Daha da öylesini yaşamayız dediğimiz ne varsa yaşıyoruz. Şaşırma duygumuzu yitirdik artık. Nasıl bir zamana denk geldiyse adına yaşam denilen ve payımıza düşen kesit, bunu da görmedik demeyeceğiz.
Serhan Kansu’nun Elma Çocuk tarafından yayımlanan ve Berk Öztürk tarafından resimlenen kitabı “Renkli Karanlığım” da şaşırtmadı beni örneğin. Renkli karanlık mı olur yahu demedim. Oysaki şaşırtmalıydı. Merak uyandırdı tabii, acaba ne yazmış diye ama şaşırtmadı. Çok olağan karşıladım kitabın adını. Açtım okumaya başladım.
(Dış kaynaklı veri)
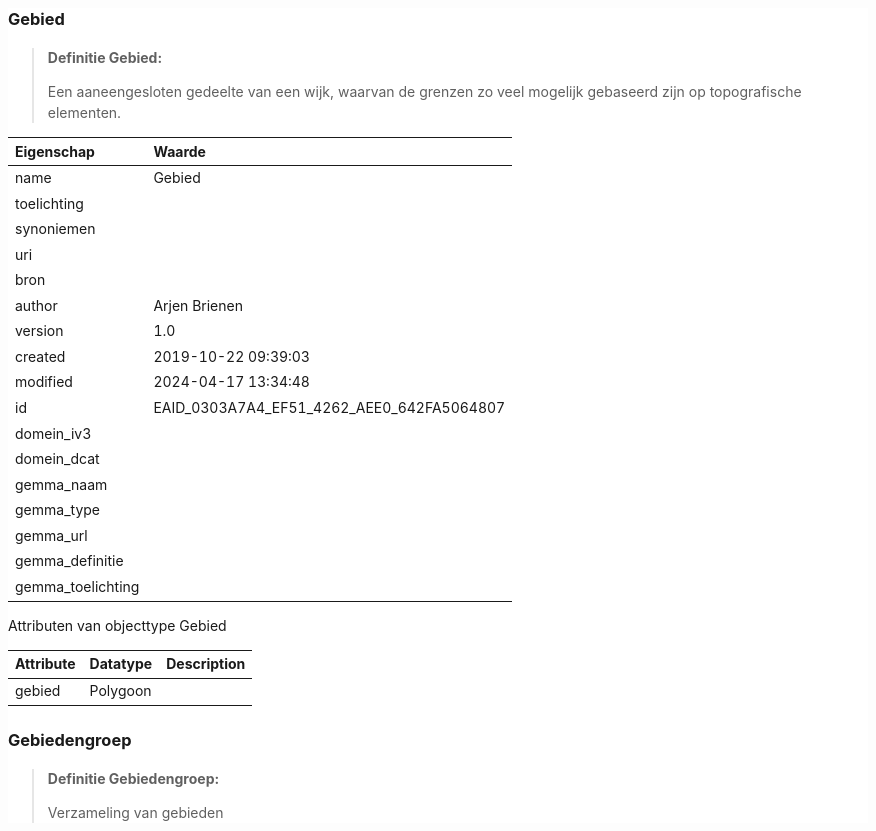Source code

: 
### Gebied
> **Definitie Gebied:** 
>
> Een aaneengesloten gedeelte van een wijk, waarvan de grenzen zo veel mogelijk gebaseerd zijn op topografische elementen.

| Eigenschap | Waarde |
| :--- | :------ |
| name | Gebied |
| toelichting |  |
| synoniemen |  |
| uri |  |
| bron |  |
| author | Arjen Brienen |
| version | 1.0 |
| created | 2019-10-22 09:39:03 |
| modified | 2024-04-17 13:34:48 |
| id | EAID_0303A7A4_EF51_4262_AEE0_642FA5064807 |
| domein_iv3 |  |
| domein_dcat |  |
| gemma_naam |  |
| gemma_type |  |
| gemma_url |  |
| gemma_definitie |  |
| gemma_toelichting |  |


Attributen van objecttype Gebied

| Attribute | Datatype | Description |
| :--- | :--- | :--- |
| gebied | Polygoon |  |




### Gebiedengroep
> **Definitie Gebiedengroep:** 
>
> Verzameling van gebieden
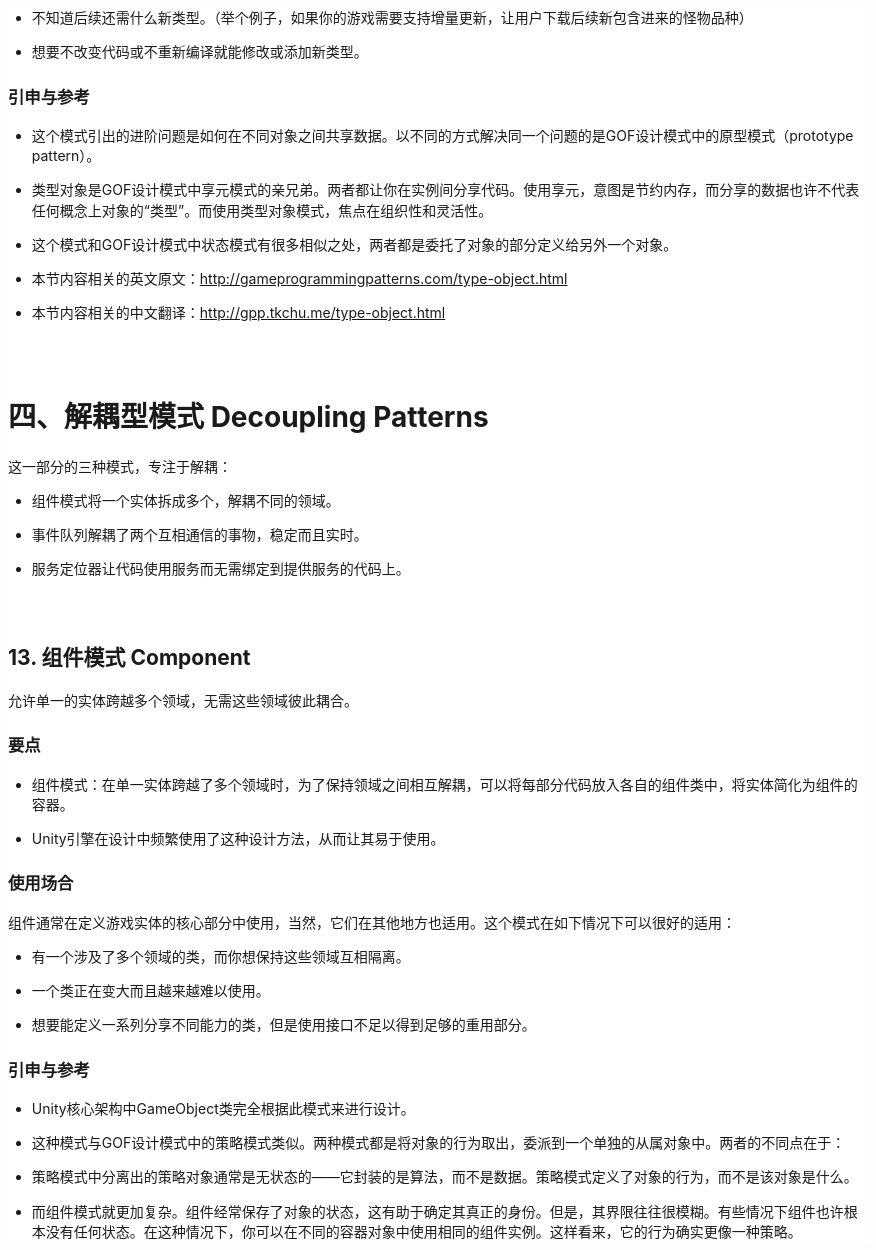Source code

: -   不知道后续还需什么新类型。（举个例子，如果你的游戏需要支持增量更新，让用户下载后续新包含进来的怪物品种）

-   想要不改变代码或不重新编译就能修改或添加新类型。

### 引申与参考

-   这个模式引出的进阶问题是如何在不同对象之间共享数据。以不同的方式解决同一个问题的是GOF设计模式中的原型模式（prototype pattern）。

-   类型对象是GOF设计模式中享元模式的亲兄弟。两者都让你在实例间分享代码。使用享元，意图是节约内存，而分享的数据也许不代表任何概念上对象的“类型”。而使用类型对象模式，焦点在组织性和灵活性。

-   这个模式和GOF设计模式中状态模式有很多相似之处，两者都是委托了对象的部分定义给另外一个对象。

-   本节内容相关的英文原文：<http://gameprogrammingpatterns.com/type-object.html>

-   本节内容相关的中文翻译：<http://gpp.tkchu.me/type-object.html>

<br>


<h1 id="04">四、解耦型模式 Decoupling Patterns</h1>

这一部分的三种模式，专注于解耦：

-   组件模式将一个实体拆成多个，解耦不同的领域。

-   事件队列解耦了两个互相通信的事物，稳定而且实时。

-   服务定位器让代码使用服务而无需绑定到提供服务的代码上。

<br>

<h2 id="13">13. 组件模式 Component</h2>

允许单一的实体跨越多个领域，无需这些领域彼此耦合。

### 要点

-   组件模式：在单一实体跨越了多个领域时，为了保持领域之间相互解耦，可以将每部分代码放入各自的组件类中，将实体简化为组件的容器。

-   Unity引擎在设计中频繁使用了这种设计方法，从而让其易于使用。

### 使用场合

组件通常在定义游戏实体的核心部分中使用，当然，它们在其他地方也适用。这个模式在如下情况下可以很好的适用：

-   有一个涉及了多个领域的类，而你想保持这些领域互相隔离。

-   一个类正在变大而且越来越难以使用。

-   想要能定义一系列分享不同能力的类，但是使用接口不足以得到足够的重用部分。

### 引申与参考

-   Unity核心架构中GameObject类完全根据此模式来进行设计。

-   这种模式与GOF设计模式中的策略模式类似。两种模式都是将对象的行为取出，委派到一个单独的从属对象中。两者的不同点在于：

-   策略模式中分离出的策略对象通常是无状态的——它封装的是算法，而不是数据。策略模式定义了对象的行为，而不是该对象是什么。

-   而组件模式就更加复杂。组件经常保存了对象的状态，这有助于确定其真正的身份。但是，其界限往往很模糊。有些情况下组件也许根本没有任何状态。在这种情况下，你可以在不同的容器对象中使用相同的组件实例。这样看来，它的行为确实更像一种策略。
Karşılaştığım ilk başlık “Duyduğum Rüya.” Rüya duyulur mu demedim. Bu da şaşırtmadı beni. Merak ettim neyse ki yine. Arada kendimi tartıyorum, çok mu duyarsızım diye ama henüz o kadar değilim sanırım. Peki, neden gördüğüm değil de duyduğum rüya? Yazar yanıtını verdiriyor kahramanına. Bakalım nedenmiş: “ Benim adım Tetsi. Küçük bir balığım. (…) Biz balıkların Alegori adını verdiği çok büyük bir okyanusun derinlerinde yaşıyorum. (…) Güneş ışınları bile bu kadar derine ulaşamıyor. Gerçi ulaşsa da benim için değişen bir şey olmazdı çünkü benim gözlerim yok. Gözlerim görmüyor demiyorum. Benim gözlerim yok. Ben böyle doğdum. Gözlerim olmadan. Ama merak etmeyin, dünyayı gözleri gören balıklar gibi göremesem de öyle çok yüzdüm, öyle çok dolaştım ve öyle çok balıkla konuştum ki… Ben de çiçekleri, kayaları, yosunları, deniz meyvelerini biliyorum. (…) Diğer balıkların bildiklerini ben de biliyorum ama gözleri gören balıklar gibi değil. Daha farklı şekilde.” Bu satırları okuyunca bir süre durakladım ve düşündüm. Biz insanları düşündüm. Gözleri olup da görmeyenleri! Böyle olmaktansa gözleri olmayıp da görmek daha iyi sanırım.
“Renkli Karanlığım” en başta Behrengi’nin “Küçük Kara Balık”ına benzer bir hikâye okuyacağımı düşündürdü, ilerledikçe anladım ki yanılmışım. Kahramanın bir balık olması sanırım bunu hissettirdi. Bir de suyun içinde verdiği mücadele. Fakat benzerlik sadece bu kadar.
Kitapta Tetsi’nin yolculuğundaki arkadaşlarını da tanıyoruz. Tetrus, Spino, Herak, Kuçura, Platto, Megel… İsimler tanıdık gelebilir. Bir düşünelim bakalım.
Tetsi’nin yakın dostu Tetrus, bir gün ortadan kaybolur. İçinde yaşadıkları okyanusun derinlerinde, kapkaranlık bir mağarada mahsur kalır. Pek çok balık da oraya girmeye cesaret edemez. Peki, bu durum gözleri olmayan Tetsi’yi durdurabilir mi? Tetsi, dostunu kurtarmak için hemen yola çıkar ve onun aydınlık dünyası karanlığa ışık olur. Çünkü Tetsi diyor ki: “ Sığ sularda yaşayan ve gözleri gören balıkların güneşi benim gibi göremediklerine yani yaşamadıklarına eminim.”
“Renkli Karanlığım” başka bir şekilde ifade edilebilirse karanlığın üzerine korkusuzca gitmeyi anlatıyor çocuklara. Belki başka korkularının da. Birlikte olmayı öğütlüyor, birlikte olunursa başarılabileceğini gösteriyor.
Arka kapaktan da bunu imliyor zaten: “ El ele tutuşan iyi insanlar, dünyayı hangi renklere boyar? Bir ahtapotun yalnızlığı, balinanın şarkısı, mağaranın sessizliği ne renktir? Hepsi bu ışıl ışıl yolculukta…”
Çocukların Seranabi’si, Serhan Kansu keyifle okuyacakları bir kitap daha armağan etmiş okurlarına. Karanlık nasıl renklendirilir bir de siz bakın.